Their lawyer Marietta Palavra said Saturday the couple were planning to appeal their detention and also wanted the child back "as they are the ones who have raised her and they love her" even if they were not her biological parents.

"I gave birth to her in Lamia (in Greece). I raised her until she was seven months old. Then I had to return to Bulgaria to take care of my other children when my eldest daughter, who was caring for them, got married," Ms Ruseva said on Sunday.

She said she could not bring the baby back with her as she did not have any documents.

"A young woman came to me and said: 'I do not have children. Give her to me. I'll take care of her just as you would. Come back to Greece to take her when you can'," Ms Ruseva recalled.

"But I gave birth to two more children here and I could not go back.

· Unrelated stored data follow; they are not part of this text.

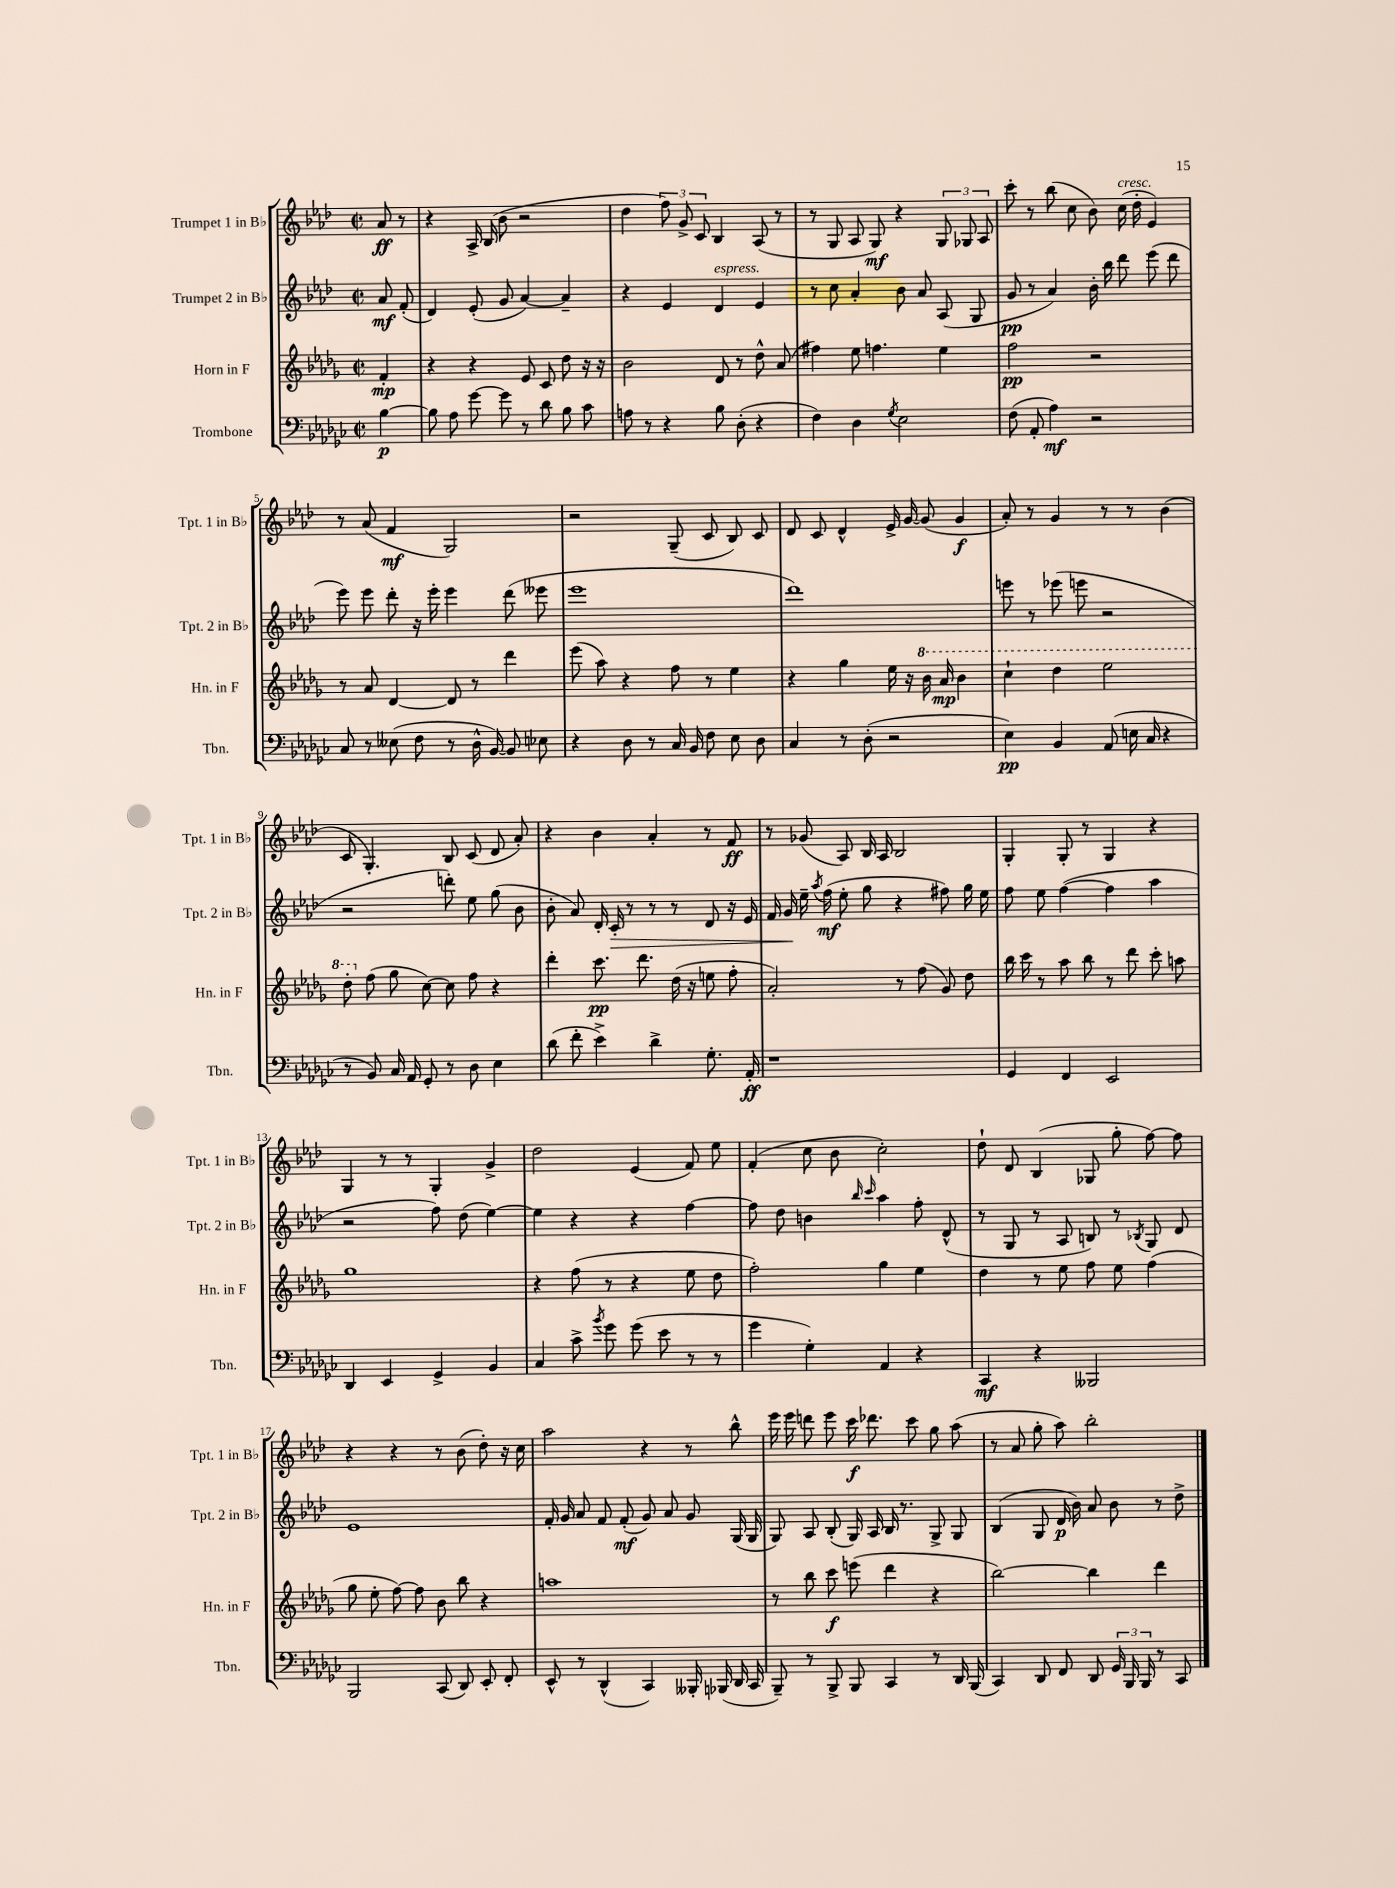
<<
\new StaffGroup <<
\new Staff = "s0" \with { instrumentName = "Trumpet 1 in Bb" shortInstrumentName = "Tpt. 1 in Bb" } {
    \clef treble \key aes \major \defaultTimeSignature \time 2/2 \partial 4
    \autoBeamOff aes'8\ff r8 |
    r4 aes16-> bes16( bes'8 r2 |
    des''4 \tuplet 3/2 { f''8) g'8-> c'8 } bes4 aes8( r8 |
    r8 g8 aes8 g8\mf) r4 \tuplet 3/2 { g8 ges8 aes8 } |
    c'''8-. r8 bes''8( c''8 bes'8) c''16^\markup { \italic "cresc." }( des''16-. ees'4) |
    r8 aes'8( f'4\mf g2) |
    r2 g8--( c'8 bes8) c'8 |
    des'8 c'8 des'4-^ ees'16-> g'16~ g'8( g'4\f |
    aes'8-.) r8 g'4 r8 r8 bes'4( |
    c'8 g4.-.) bes8 c'8( des'8 aes'8-.) |
    r4 bes'4 aes'4-. r8 f'8\ff |
    r8 ges'8( aes8) bes16 aes16 bes2 |
    g4-. g8-. r8 g4 r4 |
    g4 r8 r8 g4-. g'4-> |
    des''2 ees'4( f'8) ees''8 |
    f'4-.( c''8 bes'8 c''2-.) |
    des''8-! des'8 bes4( ges8 g''8-. f''8~) f''8 |
    r4 r4 r8 bes'8( des''8-.) r16 c''16 |
    aes''2 r4 r8 bes''8-^ |
    ees'''16 ees'''16 d'''8 ees'''8 c'''16\f des'''8. c'''8 g''8 aes''8( |
    r8 aes'8 g''8-. aes''8) bes''2-. \bar "|." |
}
\new Staff = "s1" \with { instrumentName = "Trumpet 2 in Bb" shortInstrumentName = "Tpt. 2 in Bb" } {
    \clef treble \key aes \major \defaultTimeSignature \time 2/2 \partial 4
    \autoBeamOff aes'8\mf f'8-.( |
    des'4) ees'8-.( g'8 aes'4~) aes'4-- |
    r4 ees'4 des'4^\markup { \italic "espress." } ees'4 |
    r8 c''8 aes'4-. bes'8 aes'8 aes8( g8 |
    g'8\pp r8 aes'4) bes'16-. bes''16 des'''8 ees'''8( des'''8 |
    ees'''8) ees'''8 des'''8-. r16 ees'''16-. ees'''4 des'''8( eeses'''8 |
    ees'''1 |
    des'''1) |
    e'''8 r8 ees'''8( e'''8 r2 |
    r2 d'''8-.) ees''8 g''8( bes'8 |
    bes'8-. aes'8) des'16-. c'16-.\> r8 r8 r8 des'8 r16 ees'16 |
    f'16 g'16\! ees''16-- \acciaccatura { aes''8 } f''16\mf( ees''8-. g''8 r4 fis''8) g''16 ees''16 |
    f''8 ees''8 f''4~( f''4 aes''4 |
    r2 f''8) des''8( ees''4~) |
    ees''4 r4 r4 f''4~ |
    f''8 des''8 b'4 \grace { bes''16 c'''16 } aes''4 f''8-. des'8-^( |
    r8 g8 r8 aes8 b8) r8 \acciaccatura { bes8 } g8 des'8 |
    ees'1 |
    f'16-. g'16 aes'8 f'8 f'8-.\mf( g'8) aes'8 g'8 g16( g16 |
    g8) aes8 bes8-.( g16) aes16 bes16 r8. g8-> g8 |
    bes4( g8 des'16\p bes'16) aes'8 bes'8 r8 des''8-> \bar "|." |
}
\new Staff = "s2" \with { instrumentName = "Horn in F" shortInstrumentName = "Hn. in F" } {
    \clef treble \key des \major \defaultTimeSignature \time 2/2 \partial 4
    \autoBeamOff f'4-.\mp |
    r4 r4 ees'8 c'8 des''8 r16 r16 |
    bes'2 des'8 r8 des''8-^ aes'8( |
    fis''4) ees''8 f''4. ees''4 |
    f''2\pp r2 |
    r8 aes'8 des'4~ des'8 r8 des'''4 |
    ees'''8( aes''8) r4 f''8 r8 ees''4 |
    r4 ges''4 ees''16 r16 \ottava #1 bes''16 aes''16\mp bes''4 |
    c'''4-! des'''4 ees'''2 |
    des'''8-. \ottava #0 f''8( ges''8 c''8~) c''8 f''8 r4 |
    des'''4-. c'''8.\pp des'''8. des''16( r16 e''8 f''8-. |
    aes'2-.) r8 f''8( ges'8) des''8 |
    bes''16 c'''16 r8 aes''8 bes''8 r8 des'''8 c'''8-. a''8 |
    ges''1 |
    r4 f''8( r8 r4 ees''8 des''8 |
    f''2-.) ges''4 ees''4 |
    des''4 r8 ees''8 f''8 ees''8 f''4( |
    ges''8 ees''8-. f''8~) f''8 bes'8 bes''8 r4 |
    a''1 |
    r8 bes''8 c'''8\f e'''8( des'''4 r4 |
    bes''2~) bes''4 des'''4 \bar "|." |
}
\new Staff = "s3" \with { instrumentName = "Trombone" shortInstrumentName = "Tbn." } {
    \clef bass \key ges \major \defaultTimeSignature \time 2/2 \partial 4
    \autoBeamOff bes4~\p |
    bes8 aes8 ges'8~ ges'8 r8 des'8 bes8 ces'8 |
    a8 r8 r4 bes8 des8-.( r4 |
    f4) des4 \acciaccatura { ges8 } ees2 |
    f8( aes,8-. aes4\mf) r2 |
    ces8 r8 eeses8( f8 r8 des16-^ bes,16~) bes,8 ees8 |
    r4 des8 r8 ces16 bes,16 f8 ees8 des8 |
    ces4 r8 des8-.( r2 |
    ees4\pp) bes,4 aes,8( e16 ces16 r4 |
    r8 bes,8) ces16 aes,16 ges,8-. r8 des8 ees4 |
    des'8( f'8-. ees'4->) des'4-> ges8.-. aes,16-.\ff |
    r1 |
    ges,4 f,4 ees,2 |
    des,4 ees,4 ges,4-> bes,4 |
    ces4 ces'8-> \acciaccatura { bes'8 } ges'8 ges'8( ees'8 r8 r8 |
    ges'4 ges4-.) aes,4 r4 |
    ces,4\mf r4 beses,,2 |
    bes,,2 ces,8( des,8) ees,8-. f,8-. |
    ees,8-^ r8 des,4-^( ces,4) beses,,16-. bes,,16( des,16 ces,16 |
    bes,,8--) r8 bes,,8-> bes,,8 ces,4 r8 des,16 bes,,16( |
    ces,4) des,8 f,8 des,8 \tuplet 3/2 { ges,16 bes,,16 bes,,16 } r8 ces,8 \bar "|." |
}
>>
>>
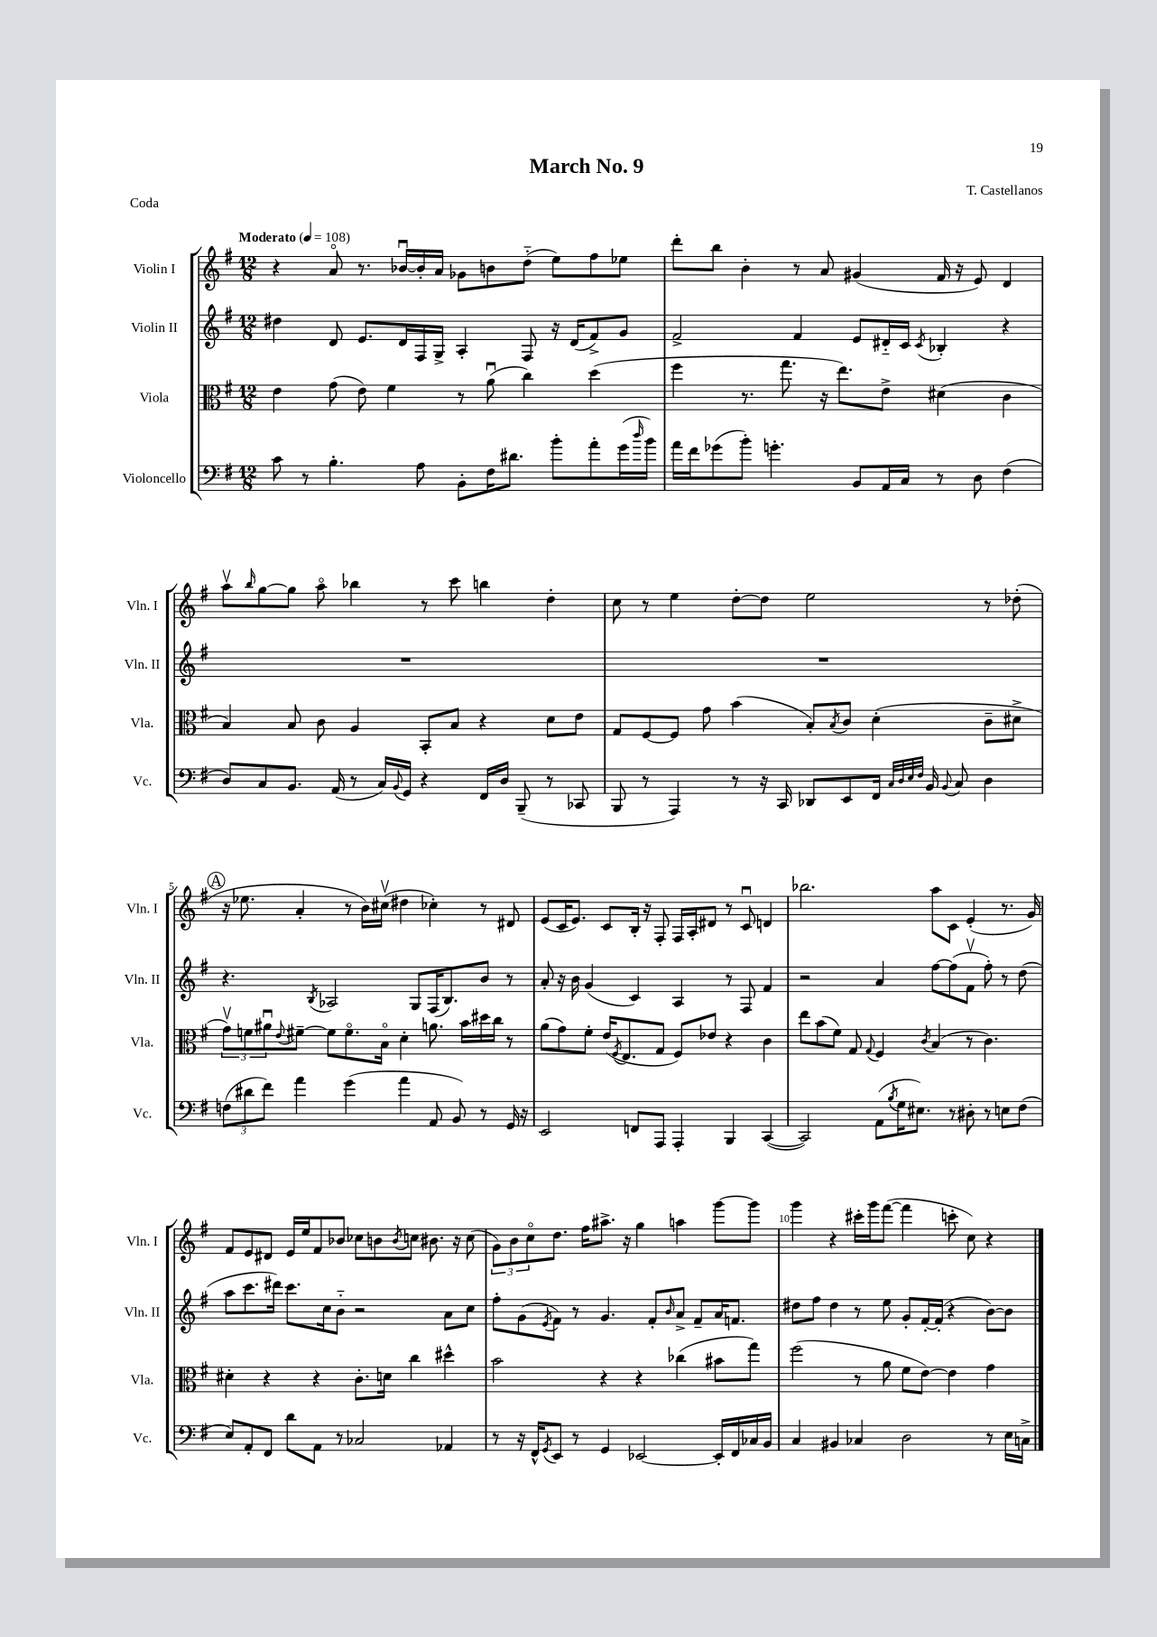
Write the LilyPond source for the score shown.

\header { title = "March No. 9" composer = "T. Castellanos" piece = "Coda" }
<<
\new StaffGroup <<
\new Staff = "s0" \with { instrumentName = "Violin I" shortInstrumentName = "Vln. I" } {
    \clef treble \key g \major \numericTimeSignature \time 12/8 \tempo "Moderato" 4 = 108
    r4 a'8\flageolet r8. bes'16~\downbow bes'16-. a'16 ges'8 b'8 d''8-_( e''8) fis''8 ees''8 |
    d'''8-. b''8 b'4-. r8 a'8 gis'4( fis'16 r16 e'8) d'4 |
    a''8\upbow \grace { b''16 } g''8~ g''8 a''8\flageolet bes''4 r8 c'''8 b''4 d''4-. |
    c''8 r8 e''4 d''8~-. d''8 e''2 r8 des''8-.( |
    \mark \markup { \circle "A" } r16 ees''8. a'4-. r8 b'16) cis''16\upbow( dis''4 ces''4-.) r8 dis'8 |
    e'8( c'16 e'8.) c'8 b16-. r16 fis8-. fis16 a16-. dis'8 r8 c'8\downbow d'4 |
    bes''2. a''8 c'8 e'4-.( r8. g'16) |
    fis'8 e'8 dis'8 e'16 e''16 fis'8 bes'8 ces''8 b'8 \acciaccatura { b'8 } c''8 bis'8. r16 c''8( |
    \tuplet 3/2 { g'8) b'8 c''8\flageolet } d''8. fis''16 ais''8.-> r16 g''4 a''4 g'''8~ g'''8 |
    g'''4 r4 cis'''16-. g'''16 fis'''8~( fis'''4 c'''8-. c''8) r4 \bar "|." |
}
\new Staff = "s1" \with { instrumentName = "Violin II" shortInstrumentName = "Vln. II" } {
    \clef treble \key g \major \numericTimeSignature \time 12/8
    dis''4 d'8 e'8. d'16 fis16 g16-> a4-. fis8 r16 d'16( fis'8->) g'8 |
    fis'2-> fis'4 e'8 dis'16-_ c'16 \acciaccatura { c'8 } bes4-. r4 |
    R1. |
    R1. |
    \mark \markup { \circle "A" } r4. \acciaccatura { b8 } aes2 g8 fis16( b8.) b'8 r8 |
    a'8-. r16 b'16 g'4( c'4) a4 r8 fis8 fis'4 |
    r2 a'4 fis''8~ fis''8( fis'8\upbow fis''8-.) r8 d''8( |
    a''8 c'''8. dis'''16) c'''8. c''16 b'8-_ r2 a'8 c''8 |
    fis''8-. g'8( \acciaccatura { e'8 } fis'8) r8 g'4. fis'8-. \grace { b'16 } a'8-> fis'8-- a'16 f'8. |
    dis''8 fis''8 dis''4 r8 e''8 g'8-. fis'16~-. fis'16-.( r4 b'8~) b'8 \bar "|." |
}
\new Staff = "s2" \with { instrumentName = "Viola" shortInstrumentName = "Vla." } {
    \clef alto \key g \major \numericTimeSignature \time 12/8
    e'4 g'8( e'8) fis'4 r8 a'8\downbow( c''4) d''4( |
    fis''4 r8. g''8. r16 e''8.) e'8-> dis'4( c'4 |
    b4) b8 c'8 a4 b,8-. b8 r4 d'8 e'8 |
    g8 fis8~ fis8 g'8 b'4( b8-.) \acciaccatura { b8 } c'8 d'4-.( c'8-- dis'8-> |
    \mark \markup { \circle "A" } \tuplet 3/2 { g'8\upbow) f'8 ais'8\downbow } \appoggiatura { e'8 } fis'8~-- fis'8 fis'8.\flageolet b16\flageolet d'4-. a'8. b'16 dis''16 c''16 r8 |
    a'8( g'8) fis'8-. e'16( \acciaccatura { fis8 } e8. g8 fis8) ees'8 r4 c'4 |
    e''8 b'8( fis'8) g8 \appoggiatura { g8 } fis4 \acciaccatura { c'8 } b4( r8 c'4.) |
    dis'4-. r4 r4 c'8.-. d'16 c''4 dis''4-^ |
    b'2 r4 r4 ces''4( bis'8 g''8) |
    fis''2( r8 a'8 fis'8 e'8~) e'4 g'4 \bar "|." |
}
\new Staff = "s3" \with { instrumentName = "Violoncello" shortInstrumentName = "Vc." } {
    \clef bass \key g \major \numericTimeSignature \time 12/8
    c'8 r8 b4.-. a8 b,8-. fis16 dis'8. b'8-. a'8-. g'16( \grace { d''16 } b'16) |
    a'16 fis'16 ges'8( b'8-.) g'4.-. b,8 a,16 c16 r8 d8 fis4( |
    d8) c8 b,8. a,16( r8 c16) \appoggiatura { b,8 } g,16 r4 fis,16 d16 b,,8--( r8 ces,8 |
    b,,8 r8 a,,4) r8 r16 c,16 des,8 e,8 fis,16 \grace { c32 d32 e32 fis32 } b,16 \appoggiatura { b,8 } c8 d4 |
    \mark \markup { \circle "A" } \tuplet 3/2 { f8( dis'8 fis'8) } a'4 g'4( a'4 a,8 b,8) r8 g,16 r16 |
    e,2 f,8 a,,8 a,,4-. b,,4 c,4~( |
    c,2) a,8( \acciaccatura { b8 } g16 eis8.) r8 dis8-. r8 e8 fis8( |
    e8) a,8-. fis,8 d'8 a,8 r8 ces2 aes,4 |
    r8 r16 fis,16-^ \acciaccatura { g,8 } e,8 r8 g,4 ees,2~ ees,16-. fis,16 ces16 b,16 |
    c4 bis,4 ces4 d2 r8 e16 c16-> \bar "|." |
}
>>
>>
\layout { \context { \Score \override BarNumber.break-visibility = ##(#f #t #t) barNumberVisibility = #(every-nth-bar-number-visible 5) } }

I did not have the money." She said she had tried to call the woman but the phone was switched off.

Bulgarian authorities have remained silent on the case although a regional social services chief said they were considering putting Maria into foster care.

Ms Ruseva and her husband Atanas, 38 - who was sitting silently in the studio with tears rolling down his face - have another nine children, five of whom are also fair-skinned and blonde in contrast to their parents' dark complexions and brownish-black hair.

The family lives in a single room of the ramshackle house of Atanas' brother and their daily menu consists of bread and potatoes, Ms Ruseva said, adding that she had never been contacted by social workers.

"If I had sold Maria, we would have a house, beds, blankets... and we don't even have clothes to wear," said Ms Ruseva, whose haggard face makes her look much older than her age.

She said the family scraped through on the monthly children's allowances that were "sometimes 200, sometimes 300 leva" (S$174 to S$261).

"But I never left my children hungry. Nobody, nobody has ever come to ask us how we manage," Ms Ruseva said.

Asked what her favourite meal was her 11-year-old daughter Fanka, who was in the studio along with her parents and two other siblings, answered: "Beans" The mother said she was "like crazy" ever since she saw a video showing Maria dancing for a crowd for money.

"We may be poor but none of my children was made to beg," she fumed.

"I am not a criminal," Ms Ruseva pleaded, saying that she was now "scared" by the possibility of going to jail.

If found guilty of selling her daughter, she risks a prison term of up to six years.